Poetry: Gate of Lilacs 15: I’ll drown my books | clivejames.com
[Invisible line of text as temporary way to expand content column justified text width to hit margins on most viewports, simply for improved display stability in the interval between column creation and loading]

Gate of Lilacs 15 :  I’ll drown my books

Until we die. Too late to rule that out,
And as I write there’s nothing but the drugs
To keep me going. I’ll call that a break:
My family guards me from the world, which should
Expect no more from me. This secret book
I needn’t even finish. Proust got caught
By time, his special subject, long before
He finalized his manuscript, which he just
Pretended he had sorted out, and heartbreak
Had caught him before that. Agostinelli
Turned pilot when the war came. At Antibes
He crashed into the Bay of Angels. Proust,
As his protective callousness attests —
He says the only function of the face
Of his now truly vanished Albertine
Had been to remind him of the dawn —
Must surely have not thought he would outlive
His beautiful young man. But grief is there
Throughout his magnum opus. He was like that,
And so am I. Perhaps there lies the reason
For my love of his writing. From my start
In Sydney far away, I longed for Paris.
Those tipped-in colour plates in Skira books
About Degas, Lautrec, Manet, Seurat —
They came as proof that in the post-war world
The means to privilege might reach anyone —
Consoled me for the stroke of fate that tore
My father from my mother and left me,
For all my energy and glowing health,
A head-case hungry for a context. But
In those days Paris was intransigent —
Cops checked your papers as if you had come
To kill De Gaulle, and only a rich Yank
Could think of being a poor student there —
So I was poor in London. Later on,
In Cambridge, I picked up the Livres de Poche
Proust set, and I began the endless task
Of learning French from it. For fifteen years
I stumbled through it. Other writers go
Crazy for Henry James, who praised, in Browning,
The ‘slanting coloured lights’. But Proust had more
Of those, in my view, and without conveying
The same sense that a craze for subtlety
Had taken leave of substance. No, for me
Proust was the man, that droopy, wheezing dweeb:
Although I must say that in evening dress
As captured deftly by Jacques-Emile Blanche
In 1895, he looked much better
Than I ever did at Glyndebourne. By the end,
However, time had turned into a wreck
A body that was never strong. He lay
As powerless as the child that he had been
When waiting an eternity for his mother
To climb the stairs and kiss him. Now my turn
Has come to quit the stage, I only hope
I’ve used my time between strength and departure,
The extra time, a tenth as well as he.
Ah, soldier: what you did. It’s in those shelves
Of books by and about you I will leave
Here in my kitchen which has no cork walls,
Only the English early summer light
That pours in from the garden where my wife
And I meet on my balcony to count
The birds and wonder how to make them stay.

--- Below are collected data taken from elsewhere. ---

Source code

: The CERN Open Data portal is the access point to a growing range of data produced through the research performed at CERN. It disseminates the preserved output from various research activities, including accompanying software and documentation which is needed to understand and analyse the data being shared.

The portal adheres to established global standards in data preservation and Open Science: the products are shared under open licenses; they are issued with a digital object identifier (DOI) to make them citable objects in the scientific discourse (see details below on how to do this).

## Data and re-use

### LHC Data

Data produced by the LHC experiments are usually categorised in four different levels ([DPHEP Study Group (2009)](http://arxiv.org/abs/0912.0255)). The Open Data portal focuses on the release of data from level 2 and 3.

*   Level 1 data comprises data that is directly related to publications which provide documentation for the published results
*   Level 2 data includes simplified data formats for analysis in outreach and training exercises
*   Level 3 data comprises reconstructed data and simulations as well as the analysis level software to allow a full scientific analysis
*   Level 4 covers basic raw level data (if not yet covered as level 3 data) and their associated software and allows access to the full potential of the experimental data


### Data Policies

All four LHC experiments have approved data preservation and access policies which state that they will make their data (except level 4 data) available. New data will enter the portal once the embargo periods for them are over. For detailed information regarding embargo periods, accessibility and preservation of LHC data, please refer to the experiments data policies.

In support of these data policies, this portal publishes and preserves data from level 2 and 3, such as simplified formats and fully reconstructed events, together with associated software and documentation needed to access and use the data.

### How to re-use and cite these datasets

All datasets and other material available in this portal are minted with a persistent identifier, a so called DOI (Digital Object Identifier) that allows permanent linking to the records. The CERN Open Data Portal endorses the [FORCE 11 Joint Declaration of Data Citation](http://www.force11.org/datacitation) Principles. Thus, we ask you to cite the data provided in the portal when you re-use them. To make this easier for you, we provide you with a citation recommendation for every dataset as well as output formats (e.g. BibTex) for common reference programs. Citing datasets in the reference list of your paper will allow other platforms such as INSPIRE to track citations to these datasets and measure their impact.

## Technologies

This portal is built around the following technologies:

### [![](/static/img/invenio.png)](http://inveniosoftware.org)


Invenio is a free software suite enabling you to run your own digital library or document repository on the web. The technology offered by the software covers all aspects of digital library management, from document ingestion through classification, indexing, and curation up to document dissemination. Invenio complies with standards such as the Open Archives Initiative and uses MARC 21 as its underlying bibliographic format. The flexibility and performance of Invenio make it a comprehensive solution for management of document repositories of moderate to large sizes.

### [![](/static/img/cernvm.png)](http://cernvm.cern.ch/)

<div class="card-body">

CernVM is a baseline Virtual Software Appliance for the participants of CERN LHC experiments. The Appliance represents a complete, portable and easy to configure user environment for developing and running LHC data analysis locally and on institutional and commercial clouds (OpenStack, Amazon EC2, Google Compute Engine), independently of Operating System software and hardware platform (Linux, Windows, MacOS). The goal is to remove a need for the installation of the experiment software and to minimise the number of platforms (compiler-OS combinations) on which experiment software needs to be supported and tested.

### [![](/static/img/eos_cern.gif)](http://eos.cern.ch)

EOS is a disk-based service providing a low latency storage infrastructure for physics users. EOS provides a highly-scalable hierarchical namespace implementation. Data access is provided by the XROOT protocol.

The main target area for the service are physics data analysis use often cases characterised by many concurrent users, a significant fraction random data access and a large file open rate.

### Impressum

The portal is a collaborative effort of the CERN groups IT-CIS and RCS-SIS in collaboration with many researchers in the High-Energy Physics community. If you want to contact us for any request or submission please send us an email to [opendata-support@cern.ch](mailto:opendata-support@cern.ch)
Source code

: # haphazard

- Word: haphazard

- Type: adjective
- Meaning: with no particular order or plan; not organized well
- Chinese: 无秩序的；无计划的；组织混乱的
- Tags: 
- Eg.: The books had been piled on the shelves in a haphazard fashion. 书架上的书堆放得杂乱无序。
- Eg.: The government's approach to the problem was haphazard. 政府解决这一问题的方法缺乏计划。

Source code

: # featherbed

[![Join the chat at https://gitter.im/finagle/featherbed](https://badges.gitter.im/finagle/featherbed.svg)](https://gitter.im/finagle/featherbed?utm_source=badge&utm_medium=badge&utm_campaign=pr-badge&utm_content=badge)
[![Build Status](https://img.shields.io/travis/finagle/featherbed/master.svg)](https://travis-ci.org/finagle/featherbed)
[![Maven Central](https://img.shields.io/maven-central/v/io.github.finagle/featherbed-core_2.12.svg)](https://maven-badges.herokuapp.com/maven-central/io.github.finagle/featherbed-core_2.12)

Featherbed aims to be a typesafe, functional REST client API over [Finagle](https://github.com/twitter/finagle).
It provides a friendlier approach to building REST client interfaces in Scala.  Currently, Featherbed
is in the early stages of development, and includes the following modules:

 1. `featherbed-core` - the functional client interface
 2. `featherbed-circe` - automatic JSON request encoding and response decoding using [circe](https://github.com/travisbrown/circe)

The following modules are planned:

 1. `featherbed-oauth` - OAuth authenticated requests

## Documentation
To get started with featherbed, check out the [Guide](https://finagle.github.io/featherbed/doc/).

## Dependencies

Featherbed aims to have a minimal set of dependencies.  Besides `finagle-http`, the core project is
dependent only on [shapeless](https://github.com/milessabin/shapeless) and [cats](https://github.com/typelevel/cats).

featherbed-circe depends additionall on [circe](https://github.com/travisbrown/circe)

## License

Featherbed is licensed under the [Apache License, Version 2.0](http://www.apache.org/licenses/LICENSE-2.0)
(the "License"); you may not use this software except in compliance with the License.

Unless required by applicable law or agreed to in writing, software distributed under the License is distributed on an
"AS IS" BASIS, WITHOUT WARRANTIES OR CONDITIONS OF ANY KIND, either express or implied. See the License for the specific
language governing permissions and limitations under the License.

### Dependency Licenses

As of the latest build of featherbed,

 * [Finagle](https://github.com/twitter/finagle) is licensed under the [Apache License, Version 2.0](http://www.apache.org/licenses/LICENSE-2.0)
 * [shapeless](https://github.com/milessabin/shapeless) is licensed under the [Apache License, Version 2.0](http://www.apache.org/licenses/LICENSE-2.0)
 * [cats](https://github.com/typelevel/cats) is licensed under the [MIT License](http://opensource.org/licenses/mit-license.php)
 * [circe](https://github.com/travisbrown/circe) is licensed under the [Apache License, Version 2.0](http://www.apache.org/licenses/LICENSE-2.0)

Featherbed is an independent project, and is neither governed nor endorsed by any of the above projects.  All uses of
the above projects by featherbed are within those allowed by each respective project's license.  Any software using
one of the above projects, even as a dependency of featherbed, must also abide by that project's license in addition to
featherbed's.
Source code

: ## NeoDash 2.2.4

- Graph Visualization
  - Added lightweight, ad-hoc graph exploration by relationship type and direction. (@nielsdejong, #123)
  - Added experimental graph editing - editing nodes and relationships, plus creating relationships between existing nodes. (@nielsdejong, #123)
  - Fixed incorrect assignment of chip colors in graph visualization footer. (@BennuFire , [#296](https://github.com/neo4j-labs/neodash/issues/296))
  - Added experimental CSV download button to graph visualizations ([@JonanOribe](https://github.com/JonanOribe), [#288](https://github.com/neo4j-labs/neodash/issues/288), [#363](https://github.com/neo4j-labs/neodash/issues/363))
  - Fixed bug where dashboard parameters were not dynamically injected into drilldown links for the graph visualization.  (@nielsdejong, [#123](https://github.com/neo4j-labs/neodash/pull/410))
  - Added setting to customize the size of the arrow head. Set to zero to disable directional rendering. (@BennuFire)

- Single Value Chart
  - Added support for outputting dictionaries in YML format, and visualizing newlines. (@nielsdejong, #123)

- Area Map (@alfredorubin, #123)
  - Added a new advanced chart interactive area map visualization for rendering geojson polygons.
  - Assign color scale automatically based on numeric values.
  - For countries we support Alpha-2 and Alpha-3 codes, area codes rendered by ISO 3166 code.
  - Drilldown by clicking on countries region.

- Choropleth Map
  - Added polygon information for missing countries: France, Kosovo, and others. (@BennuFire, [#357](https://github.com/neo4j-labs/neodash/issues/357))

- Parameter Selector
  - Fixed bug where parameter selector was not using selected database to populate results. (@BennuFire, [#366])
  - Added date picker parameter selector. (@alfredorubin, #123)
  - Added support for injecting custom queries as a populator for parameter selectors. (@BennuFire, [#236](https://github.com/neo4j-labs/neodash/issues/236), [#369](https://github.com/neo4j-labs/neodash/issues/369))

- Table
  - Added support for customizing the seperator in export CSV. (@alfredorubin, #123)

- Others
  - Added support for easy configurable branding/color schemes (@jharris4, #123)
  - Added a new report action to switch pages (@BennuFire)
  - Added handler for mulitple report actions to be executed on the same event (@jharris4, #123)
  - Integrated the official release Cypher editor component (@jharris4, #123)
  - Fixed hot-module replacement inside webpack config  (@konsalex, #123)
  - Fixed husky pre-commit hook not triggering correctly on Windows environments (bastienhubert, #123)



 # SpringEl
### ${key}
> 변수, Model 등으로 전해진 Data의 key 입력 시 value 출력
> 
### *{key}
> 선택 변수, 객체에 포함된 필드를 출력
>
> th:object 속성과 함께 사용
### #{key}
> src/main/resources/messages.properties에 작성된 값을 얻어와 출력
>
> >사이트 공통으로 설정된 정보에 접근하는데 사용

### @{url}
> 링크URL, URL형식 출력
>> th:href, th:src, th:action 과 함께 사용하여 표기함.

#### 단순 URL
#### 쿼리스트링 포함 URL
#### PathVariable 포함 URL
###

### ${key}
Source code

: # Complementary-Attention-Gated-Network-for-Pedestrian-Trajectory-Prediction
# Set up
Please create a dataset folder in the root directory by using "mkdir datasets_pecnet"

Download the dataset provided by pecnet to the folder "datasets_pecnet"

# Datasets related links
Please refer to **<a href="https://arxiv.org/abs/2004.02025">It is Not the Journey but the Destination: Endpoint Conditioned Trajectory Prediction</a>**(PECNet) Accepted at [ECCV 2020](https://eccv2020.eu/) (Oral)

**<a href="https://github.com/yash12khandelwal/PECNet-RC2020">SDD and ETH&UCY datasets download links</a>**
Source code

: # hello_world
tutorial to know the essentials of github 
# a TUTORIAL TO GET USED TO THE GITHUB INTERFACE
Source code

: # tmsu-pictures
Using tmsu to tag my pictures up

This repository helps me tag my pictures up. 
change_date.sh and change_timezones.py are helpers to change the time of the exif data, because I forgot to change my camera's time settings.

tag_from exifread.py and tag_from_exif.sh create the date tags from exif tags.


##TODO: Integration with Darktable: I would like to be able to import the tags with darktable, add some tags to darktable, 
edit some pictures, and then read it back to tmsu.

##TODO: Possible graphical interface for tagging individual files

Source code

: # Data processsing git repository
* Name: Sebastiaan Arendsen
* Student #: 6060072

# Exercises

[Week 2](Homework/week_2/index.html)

We’ve overdone the food, I think. Next spring,
If I’m still here to help, we might dial down
The chow supply. It’s like Maxim’s out there.
It’s too much. Proust is sometimes that as well,
But not so often as he is austere,
Saying enough to make you see the rest,
As the face of Oriane is not described
But only conjured from your memories
Of everything that you have loved. And soon
All that I love will leave me, as I go
First into silence, then the fire, and then
The harbour water, in which there will be
At last no room to breathe, no time to think:
No time to think even of you, Marcel.